Sem a ajuda de olhos humanos dentro da espaçonave, os modernos módulos lunares robóticos usam câmeras, computadores e sensores equipados com software e inteligência artificial para encontrar com segurança o local de pouso (e evitar rochas e crateras) durante a descida. E mesmo os humanos nas salas de controle da missão na Terra não podem ajudar a espaçonave nos segundos finais e críticos antes do pouso.
“Leva tempo para um sinal subir e voltar, cerca de três segundos no total, ida e volta”, disse Pace. “Muitas coisas podem dar errado nesse momento. “Então, quando o veículo realmente pousa na Lua, ele praticamente faz isso sozinho.”
O fracasso é uma opção
Nos primeiros dias da corrida espacial do século 21, muito mais naves espaciais caíram na Lua do que pousaram com segurança. As empresas e os governos que hoje almejam à Lua, procurando preços mais baratos à medida que implementam tecnologia moderna, reconhecem esse legado. E os parceiros comerciais da NASA podem estar ainda mais dispostos a correr riscos nas suas viagens até o satélite natural.
“[As empresas comerciais] trouxeram consigo aquele modelo iterativo e de falha rápida. Retire o produto, deixe-o explodir, descubra o que você fez de errado, conserte e comece de novo”, disse Autry. “Não é assim que o governo dos Estados Unidos opera. Porque se o seu projeto morrer, sua carreira governamental estará arruinada.”
Até a NASA reconhece que uma taxa de sucesso de 100% não é garantida para os seus parceiros.
“Sempre consideramos essas entregas iniciais de CLPS como uma espécie de experiência de aprendizado”, disse Joel Kearns, vice-administrador associado da Diretoria de Missões Científicas de Exploração da NASA. “Sabíamos ao entrarmos nisso… não acreditávamos que o sucesso fosse garantido.”
A esperança, contudo, é que os fracassos iniciais levem a sucessos no futuro. Já está claro que muitos dos participantes da moderna corrida lunar estão preparados para se recuperar dos fracassos iniciais.
Tanto a Ispace, empresa japonesa que sofreu um problema de software no ano passado e encerrou sua missão, quanto a Astrobotic, que perdeu seu módulo de pouso lunar Peregrine devido a um problema no propelente, já têm segundas tentativas a caminho.

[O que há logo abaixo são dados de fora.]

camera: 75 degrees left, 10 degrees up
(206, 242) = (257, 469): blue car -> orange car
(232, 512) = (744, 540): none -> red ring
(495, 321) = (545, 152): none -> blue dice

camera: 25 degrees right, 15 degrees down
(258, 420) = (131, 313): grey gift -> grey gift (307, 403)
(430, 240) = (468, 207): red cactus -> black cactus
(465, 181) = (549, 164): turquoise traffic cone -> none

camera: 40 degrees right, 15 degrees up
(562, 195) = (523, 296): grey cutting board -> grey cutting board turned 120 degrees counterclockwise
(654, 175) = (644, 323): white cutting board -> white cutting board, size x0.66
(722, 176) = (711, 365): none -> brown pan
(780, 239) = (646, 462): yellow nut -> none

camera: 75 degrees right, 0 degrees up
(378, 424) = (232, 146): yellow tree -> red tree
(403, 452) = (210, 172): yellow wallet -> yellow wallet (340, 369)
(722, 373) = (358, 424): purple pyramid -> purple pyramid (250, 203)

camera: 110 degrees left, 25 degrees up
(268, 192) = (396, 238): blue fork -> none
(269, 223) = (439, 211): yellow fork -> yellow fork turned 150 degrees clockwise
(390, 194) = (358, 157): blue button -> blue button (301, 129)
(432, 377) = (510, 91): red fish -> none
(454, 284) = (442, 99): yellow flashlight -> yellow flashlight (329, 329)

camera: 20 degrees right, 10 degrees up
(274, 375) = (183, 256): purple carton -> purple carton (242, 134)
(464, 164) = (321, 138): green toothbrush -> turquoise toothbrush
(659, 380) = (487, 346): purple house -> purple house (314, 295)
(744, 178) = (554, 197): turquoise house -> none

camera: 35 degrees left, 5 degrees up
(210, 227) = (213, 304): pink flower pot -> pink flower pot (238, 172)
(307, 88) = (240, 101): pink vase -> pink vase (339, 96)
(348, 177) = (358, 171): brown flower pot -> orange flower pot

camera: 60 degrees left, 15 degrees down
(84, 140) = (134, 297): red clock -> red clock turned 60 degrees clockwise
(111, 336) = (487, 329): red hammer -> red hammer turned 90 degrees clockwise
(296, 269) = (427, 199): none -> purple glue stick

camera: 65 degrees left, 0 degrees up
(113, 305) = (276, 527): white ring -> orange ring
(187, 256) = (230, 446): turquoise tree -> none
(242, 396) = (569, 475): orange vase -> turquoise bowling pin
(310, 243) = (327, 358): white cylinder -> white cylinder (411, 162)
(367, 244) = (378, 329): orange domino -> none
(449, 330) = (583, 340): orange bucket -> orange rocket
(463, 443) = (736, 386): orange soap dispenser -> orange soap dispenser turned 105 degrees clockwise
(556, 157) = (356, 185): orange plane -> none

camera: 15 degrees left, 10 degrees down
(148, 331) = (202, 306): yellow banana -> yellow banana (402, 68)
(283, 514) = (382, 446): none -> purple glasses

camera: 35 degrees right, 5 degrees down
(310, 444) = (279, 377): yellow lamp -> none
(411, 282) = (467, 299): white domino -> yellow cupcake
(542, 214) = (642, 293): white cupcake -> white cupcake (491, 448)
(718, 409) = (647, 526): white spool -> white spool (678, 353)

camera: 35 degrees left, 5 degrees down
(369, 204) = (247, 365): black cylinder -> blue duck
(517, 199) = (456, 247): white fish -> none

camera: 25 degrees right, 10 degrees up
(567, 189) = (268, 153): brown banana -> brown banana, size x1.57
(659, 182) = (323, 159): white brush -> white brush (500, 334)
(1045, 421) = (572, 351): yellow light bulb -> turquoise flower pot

“Todos que participaram dessas missões eram novatos. São pessoas que estão fazendo isso pela primeira vez e não há substituto para essa experiência. “É como fazer seu primeiro voo solo”, disse Pace. “Sim, eles falham e algumas empresas vão fechar. Mas se aprenderem com esse fracasso e voltarem, terão agora uma equipe forte. “Trata-se realmente de educar uma nova geração.”